Personne ne sourit! Mon père montre un visage mécontent, aigri. Envie-t-il les hommes beaux et forts qui l'entourent?

 

 

Secrétaire d'état civil

Il a été nommé "secrétaire d'état civil" à la maison communale. Comme il ne pouvait accomplir aucune tâche manuelle, il s'était préparé à devenir employé. Il avait suivi des cours du soir pour trouver un emploi qui n'exigeait pas d'efforts physiques. Dans notre commune socialiste, l'administration lui avait ouvert ses portes.

Le cliché est sans doute l'oeuvre d'un jeune photographe qui souhaitait faire sa publicité. J'en ai retrouvé toute une série.

Pas de projecteurs. Profil peu flatteur, mais révélateur. Le visage allongé, l'expression sérieuse du petit employé dénotent l'importance qu'il accordait à sa fonction.

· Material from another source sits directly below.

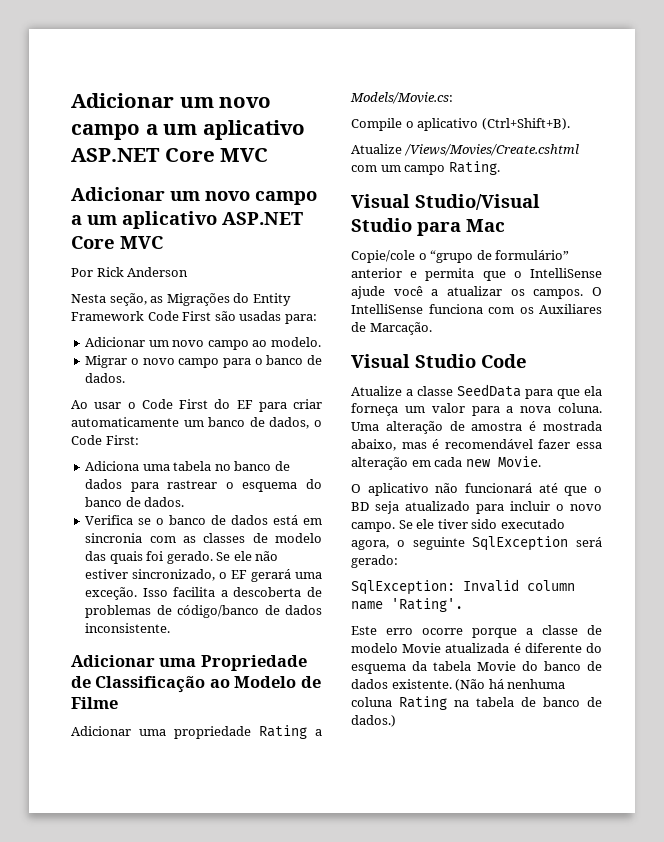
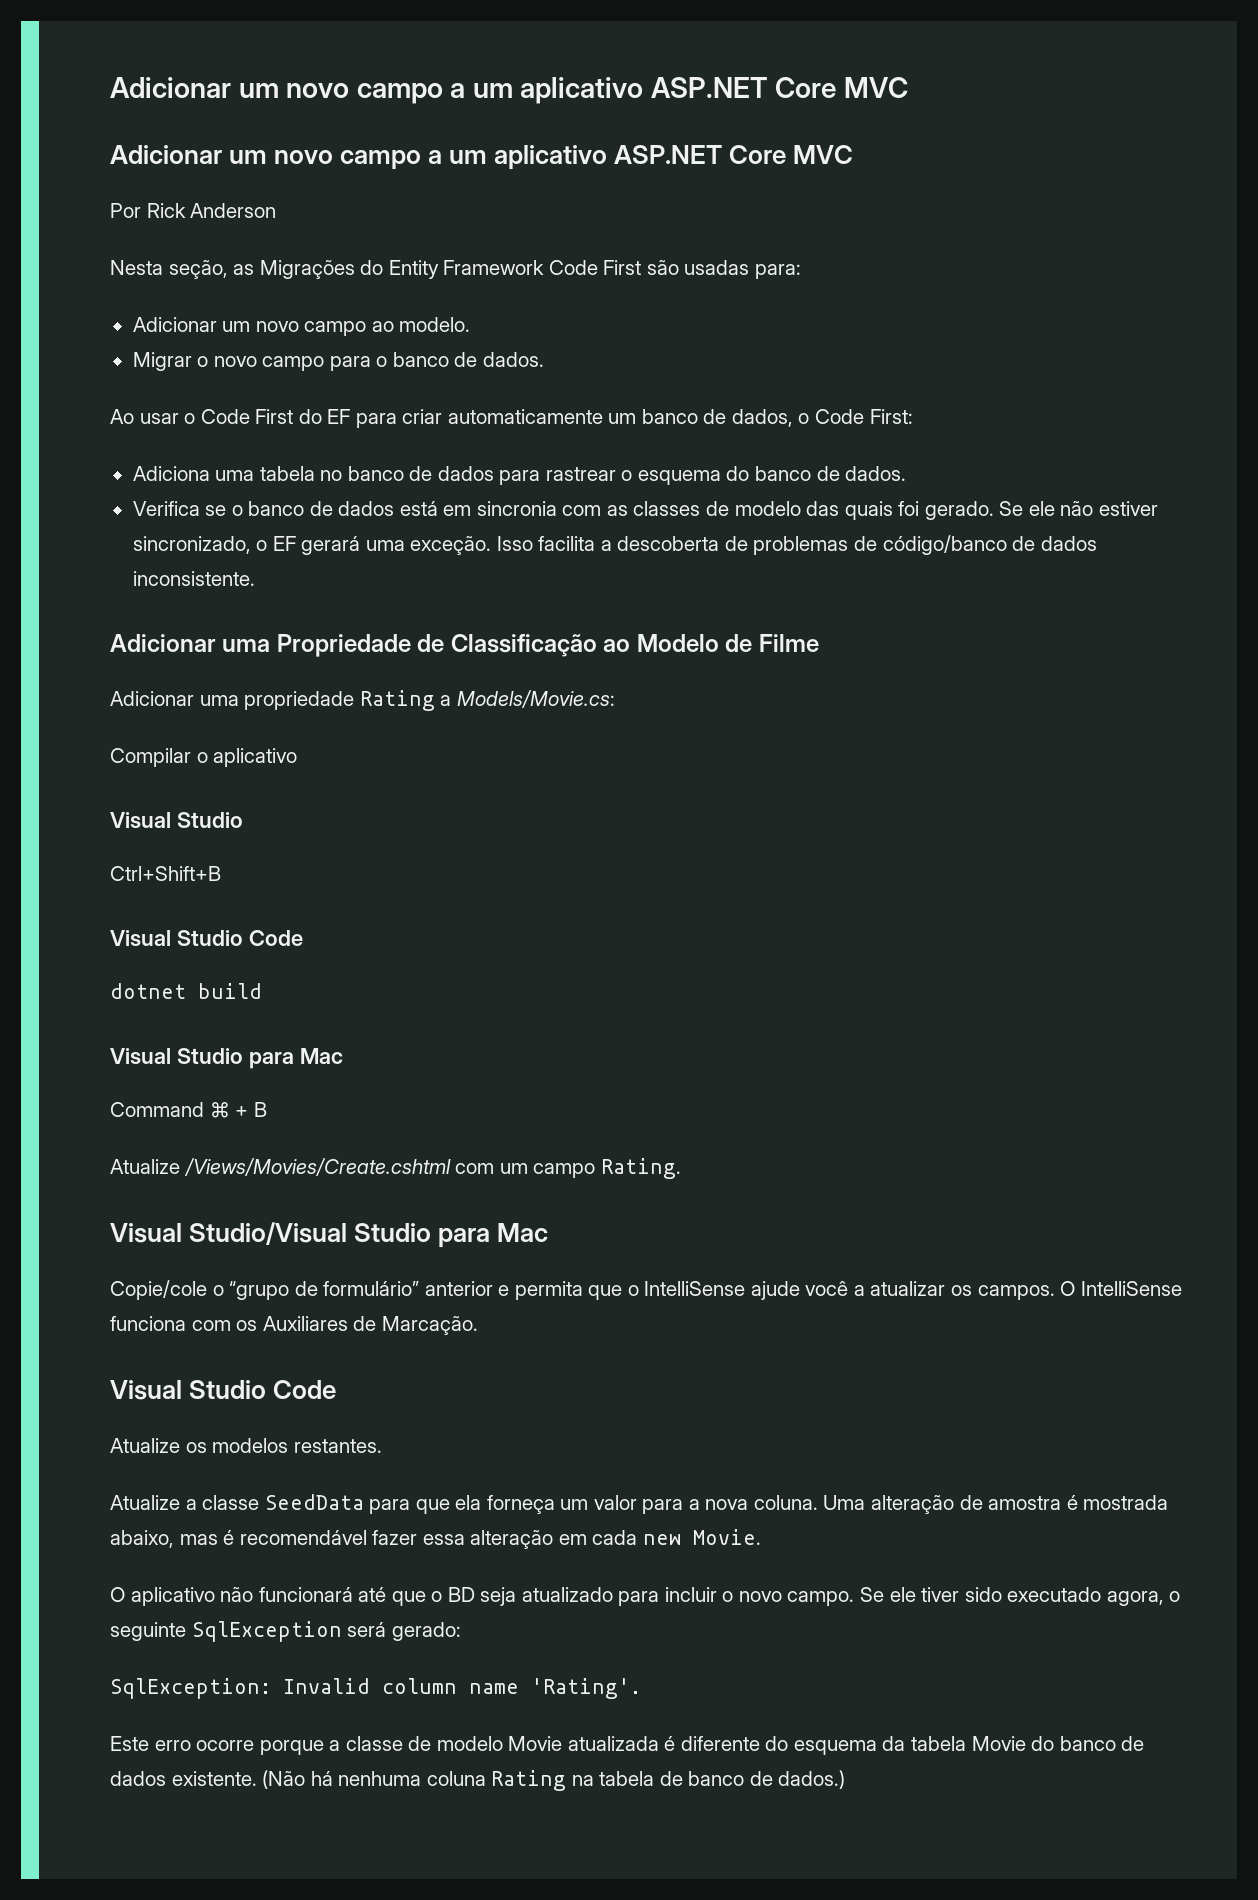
[351,118,402,131] Compile -> [110,748,191,767] Compilar
[481,118,570,130] (Ctrl+Shift+B). -> [110,812,243,829] [110,866,221,881] [110,930,303,947] [110,983,262,999] [110,1048,343,1069] [110,1102,267,1118] // Visual Studio // Ctrl+Shift+B // Visual Studio Code // dotnet build // Visual Studio para Mac // Command ⌘ + B
(527, 361) none -> [110,1438,382,1453] // Atualize os modelos restantes.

Le point de vue, la pose, le décor composent l'univers du bureaucrate. Registres, classeurs, codes définissent le rôle qu'il jouait dans l'administration communale. Courteline en aurait fait un héros comique imbu de son importance. C'était en réalité un personnage de Zola.

Triste figure d'un estropié dont l'implantation des cheveux dégage un front haut, plus ambitieux qu'intelligent.

Fils de mineur, n'ayant qu'une instruction élémentaire, son handicap physique l'avait mis bien au-dessus de la condition de ses parents.

Il ignorait le prix qu'Icare avait payé pour avoir voulu s'élever plus haut que son père. Aussi en faisait-il plus qu'on ne lui demandait. Il avait même étudié le droit civil pour aider ses concitoyens.

Handicapé physiquement, il n'avait pas su plaire à Louise, la séduisante secrétaire du bourgmestre. Mais il était devenu un militant socialiste convaincu, premier délégué syndical du personnel de l'administration communale. C'est ce qui allait le précipiter dans la résistance et les camps de concentration.